* **Apply what you read**
A) In the health policy news excerpt, by what date must Covis and the FDA's drug office respond to Witten's report?
B) Rewrite the passage of the health policy news excerpt between "It comes as" and "other LEMS indications.", inclusive, substituting "retail pharmacies" for "corner-store pharmacies".

* **Text for analysis**
-=-=-=-=-

Witten agreed with members of the agency’s obstetrics and reproductive drugs advisory committee that the drug hasn’t proven effective in either a broad or a narrower population proposed by maker Covis, and that known and suspected safety concerns are enough to tip the balance in favor of withdrawal.

“I do not think there is a favorable benefit-risk profile to support Makena’s remaining on the market and recommend approval be withdrawn,” she wrote. “There is equipoise for a new study, which I hope will be feasible to conduct.”

What’s next: Covis and the FDA’s drug office have until March 6 to respond to Witten’s report. Commissioner Robert Califf and the agency’s chief scientist will consider any submissions in making the final decision on the withdrawal proposal.

BIDEN URGES HHS, DHS TO ISSUE MEDICATION ABORTION GUIDANCE — President Joe Biden signed a memorandum over the weekend directing HHS and the Department of Homeland Security to consider new guidance “to support patients, providers, and pharmacies who wish to legally access, prescribe, or provide mifepristone” — a key drug used in medication abortion — “no matter where they live.”

The memo also encourages the agencies to consider actions “to educate individuals on their ability to seek legal reproductive care, free from threats or violence.”

It comes as states with abortion restrictions — particularly before 10 weeks of pregnancy, which is when mifepristone is indicated for — hit back at the FDA’s move earlier this month to allow corner-store pharmacies to dispense the drug for the first time.

FDA: ORPHAN DRUG APPROACH STAYING THE SAME — The FDA announced Monday it intends to continue to tie orphan-drug exclusivity to indications approved by the agency instead of an entire disease area.

The decision follows a ruling by the Court of Appeals for the Eleventh Circuit that the orphan-drug exclusivity for the FDA’s approval of Catalyst Pharmaceuticals’ drug in November 2018 for the treatment of Lambert-Eaton myasthenic syndrome, a rare autoimmune disease, in adults blocks the agency from approving other firms’ drugs for other LEMS indications.

In May 2019, the agency approved a drug from Jacobus for the treatment of LEMS in children — a decision that Catalyst sued over in June 2019. As a result of the circuit court ruling, the FDA set aside the approval of Jacobus’ LEMS drug.

-=-=-=-=-

* **Data excerpts**
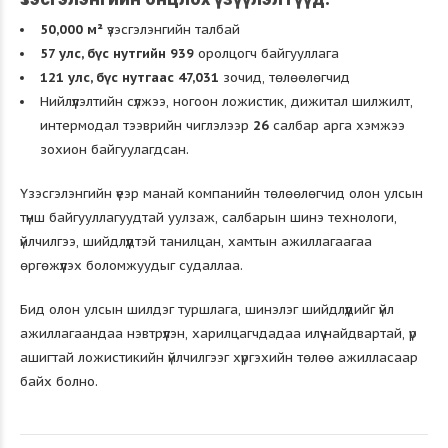
50,000 м²
үзэсгэлэнгийн талбай
57 улс, бүс нутгийн 939
оролцогч байгууллага
121 улс, бүс нутгаас 47,031
зочид, төлөөлөгчид
Нийлүүлэлтийн сүлжээ, ногоон ложистик, дижитал шилжилт,
интермодал тээврийн чиглэлээр
26
салбар арга хэмжээ
зохион байгуулагдсан.
Үзэсгэлэнгийн үеэр манай компанийн төлөөлөгчид олон улсын
түнш байгууллагуудтай уулзаж, салбарын шинэ технологи,
үйлчилгээ, шийдлүүдтэй танилцан, хамтын ажиллагаагаа
өргөжүүлэх боломжуудыг судаллаа.
Бид олон улсын шилдэг туршлага, шинэлэг шийдлүүдийг үйл
ажиллагаандаа нэвтрүүлэн, харилцагчдадаа илүү найдвартай, үр
ашигтай ложистикийн үйлчилгээг хүргэхийн төлөө ажилласаар
байх болно.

-=-=-=-=-

* **Answers in order**
A) March 6

B)
It comes as states with abortion restrictions — particularly before 10 weeks of pregnancy, which is when mifepristone is indicated for — hit back at the FDA’s move earlier this month to allow retail pharmacies to dispense the drug for the first time.

FDA: ORPHAN DRUG APPROACH STAYING THE SAME — The FDA announced Monday it intends to continue to tie orphan-drug exclusivity to indications approved by the agency instead of an entire disease area.

The decision follows a ruling by the Court of Appeals for the Eleventh Circuit that the orphan-drug exclusivity for the FDA’s approval of Catalyst Pharmaceuticals’ drug in November 2018 for the treatment of Lambert-Eaton myasthenic syndrome, a rare autoimmune disease, in adults blocks the agency from approving other firms’ drugs for other LEMS indications.